Do you think the RBA lifting interest rates might cause a downturn in demand for investment property loans in Australia?

“I think there’s such a demand for properties out there at the moment that a small increase in what are incredibly low rates is not really going to have much of an impact in overall activity.

“We’re still looking at record all-time low interest rates. Money’s never been this cheap before so it’s certainly keeping the engines running hot.”


What do would-be property investors need to know about online lenders?

“A lot of them are really focused on refinances. Because the process of going through a full application can be expensive and take lots of hands-on involvement, they often focus on refinancing.

“So if you’re someone getting into the property market some of these loans may not be available to you and you may need to look to a traditional full service kind of lender.

“But there are some online lenders that cater for those, so it just might take a little bit more research to find out which ones are available.

“But overall there’s no real downside going to an online lender, especially if you already have a loan established – they’re an easy and cheap way to go.

“And there’s no risk, it’s not like they’ve got your money. If something terrible happened and in the unlikely event that one went under, that would be transferred to another lender who bought their book.

“So there’s no risk in going with some of those smaller guys; a lot of the smaller guys do neater innovative stuff the big buys haven’t started to do yet.

“For example, Athena Home Loans give you an automatic rate cut every time you slip below their Loan to Value [LTV] ratio tiers. With other lenders you may start off with 80% LTV ratio and then after you pay it off for ages you get down to 70% but you don’t get (a lower) rate for that unless you refinance or re-negotiate. But with Athena, they will drop it straight away.

“It’s things like that which really add value to loans and help people to get out of debt faster.”


What are some things other than interest rates current and aspiring property investors should consider?

“I think the key thing is looking for an offset account – they can be incredibly helpful in reducing total amount of interest you pay on a loan.

“If you have a bit of cash around in a short period you can throw it into offset account and take it back whenever you want and the interest bill is offset by amount of deposit. Even if you only do it occasionally and not for long periods you still get the benefit of it, so it’s a great, flexible feature to have.

“And the other thing I’ve noticed at the moment when having a look at these loans is often cashback offers are restricted to owner occupier loans, but there are plenty of lenders at the moment offering cashback on even investor loans.

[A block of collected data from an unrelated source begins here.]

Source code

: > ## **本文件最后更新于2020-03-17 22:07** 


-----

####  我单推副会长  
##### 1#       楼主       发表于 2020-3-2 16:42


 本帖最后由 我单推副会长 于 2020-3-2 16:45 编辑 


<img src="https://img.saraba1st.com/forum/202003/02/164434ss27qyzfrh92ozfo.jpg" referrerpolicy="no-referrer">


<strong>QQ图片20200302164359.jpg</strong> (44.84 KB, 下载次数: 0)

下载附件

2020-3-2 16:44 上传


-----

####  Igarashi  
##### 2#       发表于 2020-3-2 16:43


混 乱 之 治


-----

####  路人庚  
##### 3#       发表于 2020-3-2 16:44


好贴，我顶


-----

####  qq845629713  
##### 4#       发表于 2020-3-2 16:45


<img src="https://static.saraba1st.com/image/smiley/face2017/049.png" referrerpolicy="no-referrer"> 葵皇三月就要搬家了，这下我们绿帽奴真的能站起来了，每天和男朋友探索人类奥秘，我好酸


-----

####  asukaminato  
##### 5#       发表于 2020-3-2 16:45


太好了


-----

“So if you’re refinancing you can get one that comes with $2-$3,000 cash in hand so they’re definitely worth checking out as well.”


Do you think it’s possible we might see actions other than hiking interest rates that might cool the housing market?

“Low interest rates are definitely driving activity and the RBA just says ‘That’s not our problem we’re here to set interest rates, we can’t deter what affect its having on the market’ but APRA’s keeping an eye on it.

“They’ve said if things are getting too far out of hand they’ll step in with restrictions. We’ve seen them apply restrictions on the volume of investor loans for banks before and that’s certainly an option that’ll be available to them again.

“If you look at total lending volumes, the owner occupier loans have been growing really strongly but just recently in the past couple of months they’ve started to outstrip them so I think that’s an area APRA would be keeping a close eye on and keeping their options open.”


When interest rates rise there will be an impact on the market?

“It does seem like any interest rate increase is going to be a little way off yet but the future is very unclear at the moment, there are so many factors in play.

“That could come quite a bit sooner than the RBA’s forecasting.

“If interest rates start to go up I do expect that to take some pressure out of other investment options such as stocks. People go back to things a little less risk exposed and take advantage of increasing deposit rates even if it’s only by a small amount.”